[Lighthouse shot: Merlin. Sharp.]
Saturday, September 28, 2013
300
[And number 300 is. . . not this Eurasian Wigeon at Cape May Point State Park, even if I thought it was. . . all photos in this post are from Saturday, September 28 in the Cape May, area, click to enlarge.]
The number 300 has a certain significance to NJ birders who play the listing game, or even who just try to bird a lot and keep track of what they see. I'm in the latter camp, with eBird doing the job of keeping track of annual list totals for me and everyone else who eBirds. 300 is the unofficial NJ par for a year of birding, a milestone to try for. Although the NJ state list stands at 468, and something like 350-375 or more species occur in any given year, 300 for a birder who isn't going nuts is a fine total.

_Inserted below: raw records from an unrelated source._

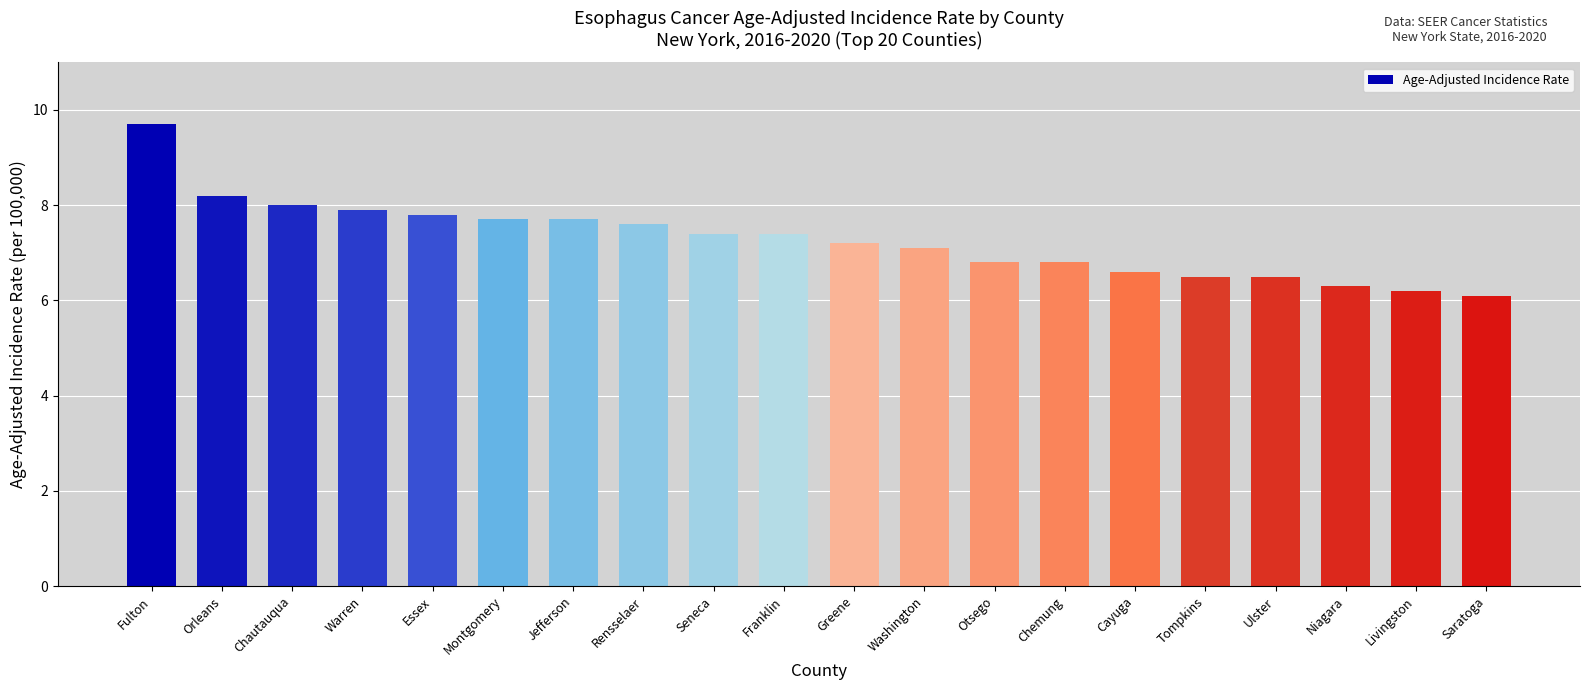

At which category does the chart reach its minimum across all series?

Saratoga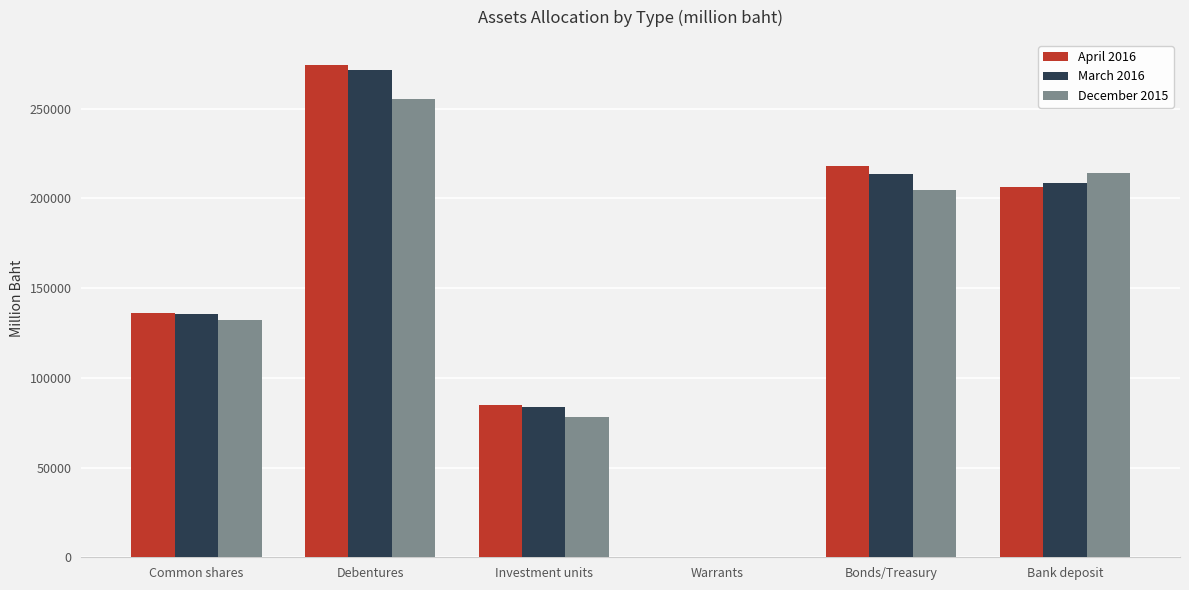

How many groups of bars are there?

6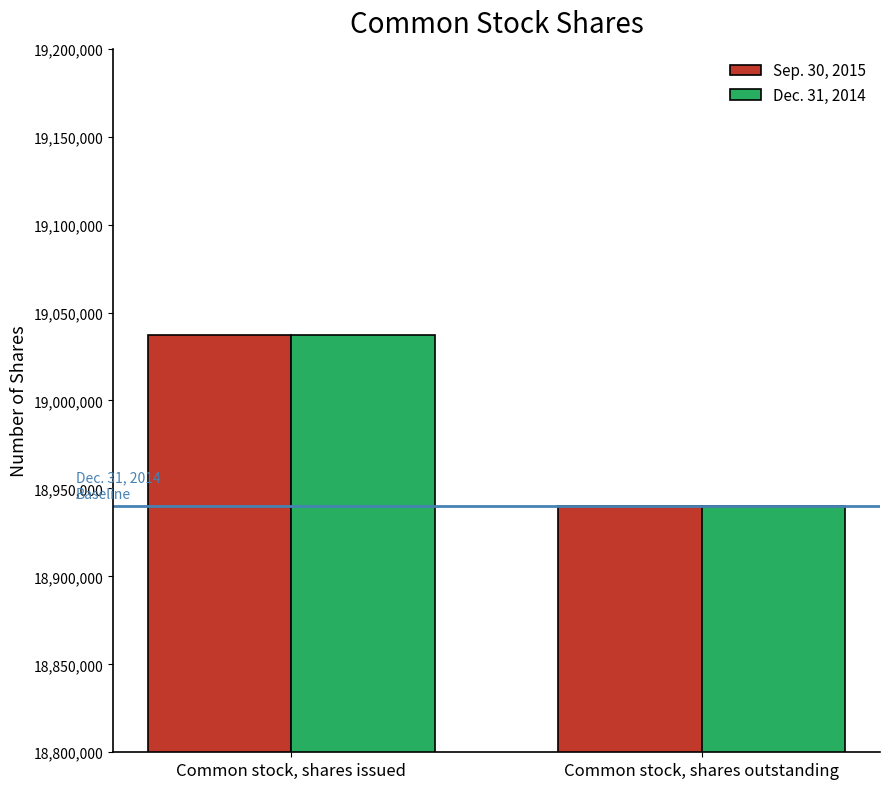

At which category is the sum across all series the highest?

Common stock, shares issued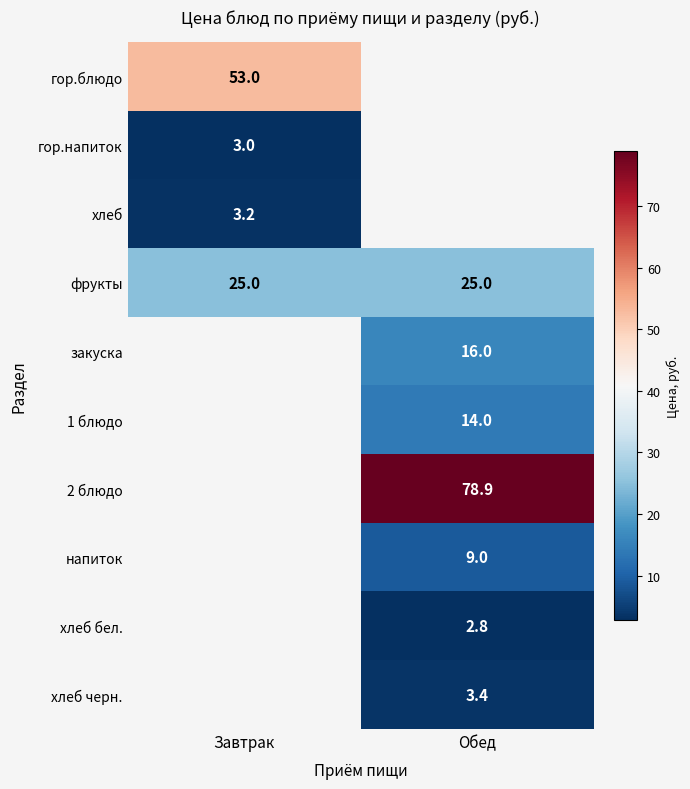

At how many categories does at least one series exceed 73?

1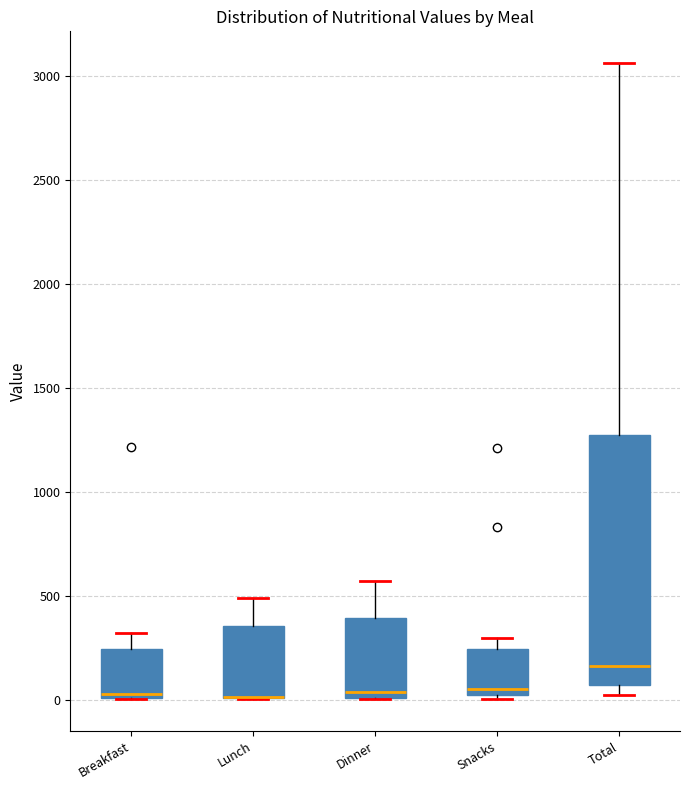

Where is the upper edge of the box for Dinner on the y-axis? The values are not printed on the chart, so give them approximately, as read against the axis.

400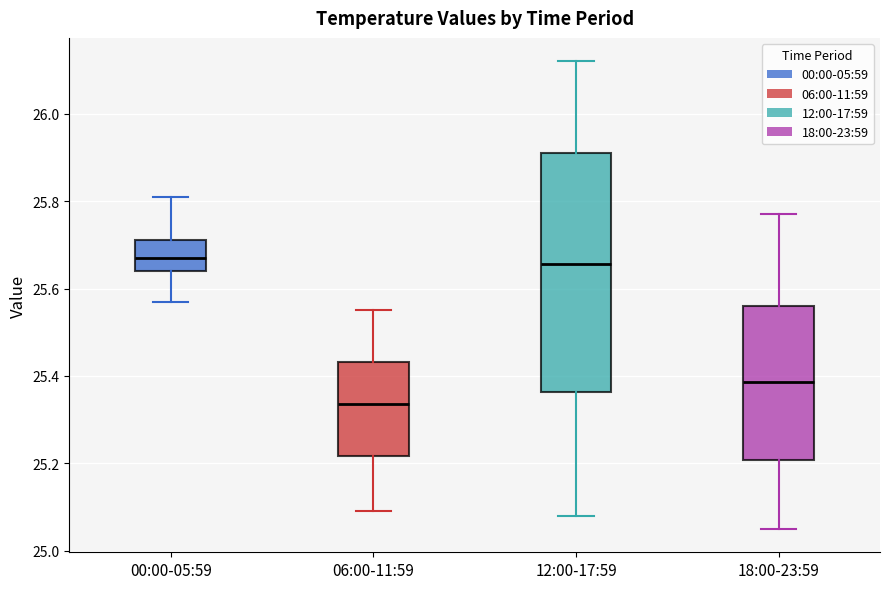

Where is the lower edge of the box for 06:00-11:59 on the y-axis? The values are not printed on the chart, so give them approximately, as read against the axis.

25.22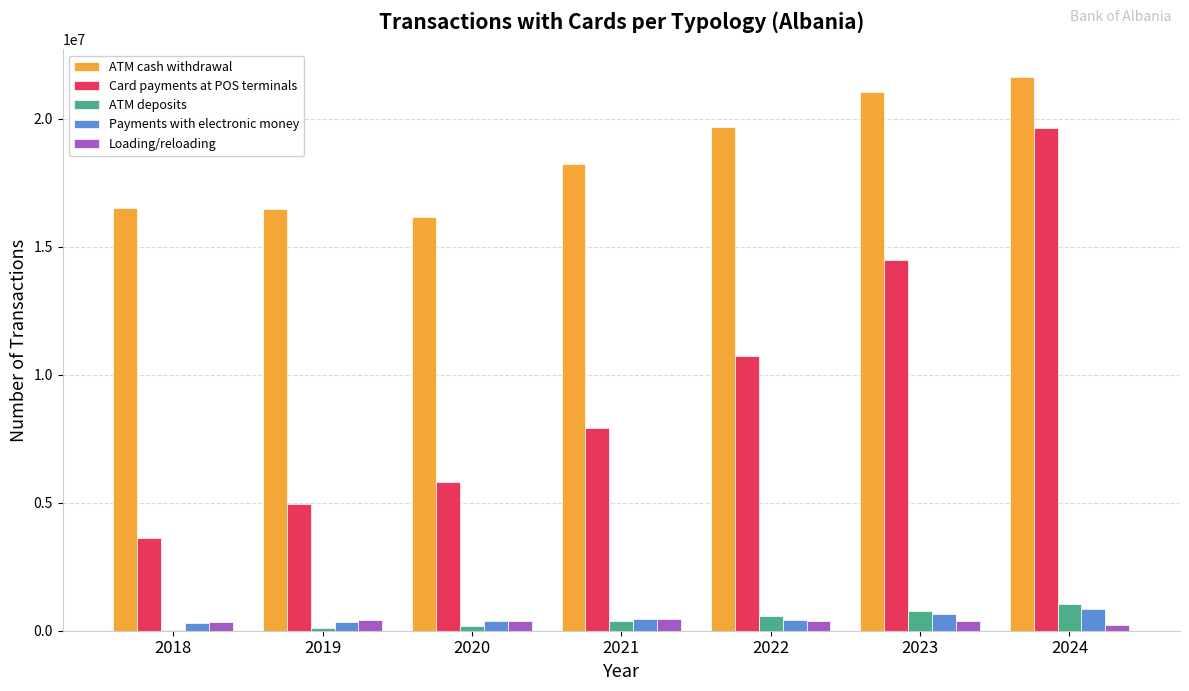

How many groups of bars are there?

7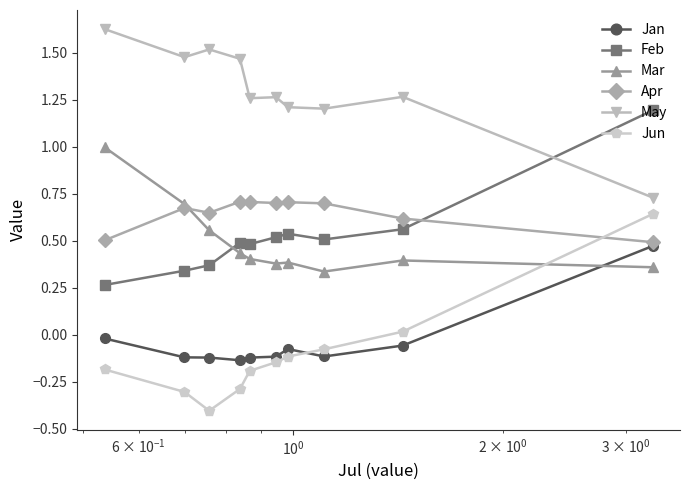

Which series has the largest total across all categories?

May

After a couple years of less birding than I'd like, and less birds, this year I set out with the vague objective of doing what I've been calling a not-big-year big year. I wasn't going to go crazy and chase down every rarity, but I was going to bird as much as reasonably possible, mainly with the idea of "keeping the knife sharp." If you don't bird a lot, your skills start slipping, and I knew mine were, and I decided to do something about it. A big list and big skill are not the same thing, so mainly I've been trying to find birds on my own, and study them like I'm seeing them for the first time. And hearing them, too - I've particularly felt that cutting-edge of birding, flight calls, slipping from memory banks occupied by things non-bird.
If I had a number goal, it was/is 300 species in NJ, and it happens I'm sitting at 299. And I'll be damned if I remember it, shamefully, but apparently I saw a Eurasian Wigeon back in April and eBirded it, so the drake EUWI that appeared in Cape May Point this week was not, in fact, number 300. This morning I probed Higbee Beach for a Lincoln's Sparrow, listening hard for a Swamp Sparrow-like buzz of a flight call when there aren't many Swamp Sparrows around yet, listening hard for the sharp chip. Nope. So I'm still at 299. . . 300 will come, I presume, eventually. In the meantime, keep on birding, and photographing, going for the "lighthouse shot" on raptors and others at Cape May Point, taking time with a confiding Carolina Wren, and otherwise sharpening the knife. The number 300 will not make the knife sharper, but the birds will.
[Lighthouse shot: Cooper's Hawk. Rounded.]
[Lighthouse shot: Merlin. Sharp.]
[Closer view of a Merlin.]
[Thrashers were among the more evident birds at Higbee Beach WMA this morning.]
[Point blank Carolina Wren. Try getting a view like this on purpose, and you'll likely be frustrated, but this one came as a gift.]